A complaint was filed with the RCMP against Patron by the Friends of Simon Wiesenthal Center on July 15, 2020. In their complaint they claim that a post on the party's Facebook page constitutes hate speech. Patron was arrested by the RCMP and charged with willful promotion of hate on February 17, 2021, in connection to the complaint.

On August 23, 2022, Patron was sentenced concurrently to 18-months in jail for two counts of assault causing bodily harm, in relation to his assault of two women in 2019. However, because Patron received time served credit for the amount of time he spent in custody, the sentence was considered served. On October 20, 2022, Patron was sentenced to one year in jail for willfully promoting hatred against Jewish people and ordered to refrain from posting about them for a year after the sentence ends.

In August 2023, Patron was charged with two counts of impersonating a police officer in Saskatchewan, two counts of failing to comply with court-ordered conditions and one of criminal harassment. In the first incident, police said he approached a woman and accused her of abducting her own mixed-race child. She sought help in a nearby hotel and he followed her, caused a disturbance and fled when bystanders intervened. Police also investigated an incident in which he approached a woman on the University of Saskatchewan campus, claimed to be a peace officer and offered to escort her – she declined his offer and he left. The university issued a warning about him trespassing and impersonating staff, and asked individuals who saw him on campus to contact protective services. He faced a third charge of impersonating a police officer after he harassed a couple at the Midtown Plaza in Saskatoon on July 20, 2023. The boyfriend was an off-duty RCMP officer of Iraqi descent.

Patron was convicted of criminal harassment in February 2024 and impersonating a police officer in November 2024, in relation to his harassment of the mother and child. He was convicted again of the former charge in relation to his harassment of the couple, as well as the latter charge in relation to his attempt to accompany a woman at the University of Saskatchewan.

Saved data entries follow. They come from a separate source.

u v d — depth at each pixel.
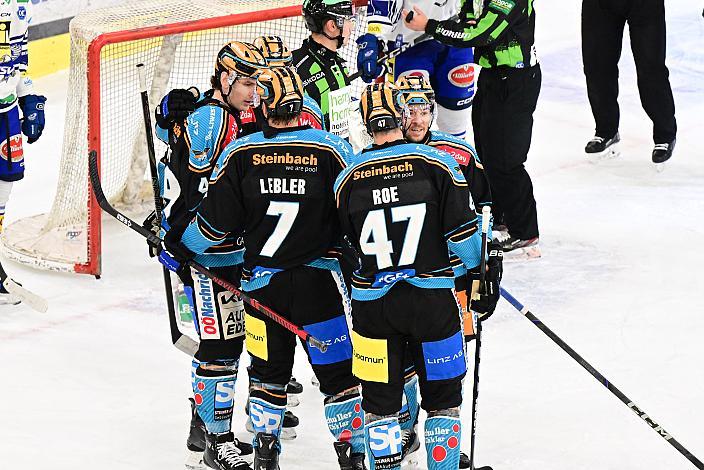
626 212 17.86
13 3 14.25
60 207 16.41
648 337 13.51
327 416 10.27
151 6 16.75
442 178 9.23
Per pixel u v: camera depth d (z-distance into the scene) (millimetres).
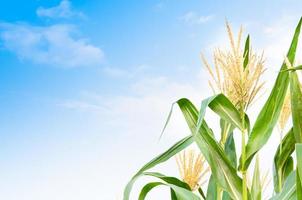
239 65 2436
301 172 1993
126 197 2428
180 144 2529
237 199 2418
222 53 2482
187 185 2627
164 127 2402
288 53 2496
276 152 2699
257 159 2623
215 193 2730
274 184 2674
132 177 2488
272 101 2428
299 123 2426
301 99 2432
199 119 2297
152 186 2633
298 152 2021
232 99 2529
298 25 2467
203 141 2482
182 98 2496
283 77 2443
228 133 2756
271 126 2420
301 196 2025
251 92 2441
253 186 2594
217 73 2533
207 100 2342
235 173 2441
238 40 2451
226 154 2680
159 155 2521
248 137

Patron appealed his convictions to the Court of Appeal for Saskatchewan and the Supreme Court of Canada, but his arguments were rejected in June 2025 and February 2026, respectively.

Patron was arrested for wilful promotion of hate speech once again on April 14, 2026, this time by the Carlyle RCMP. This followed "a report of hateful material being posted online in a public forum" filed against Patron just a year earlier, on April 16, 2025.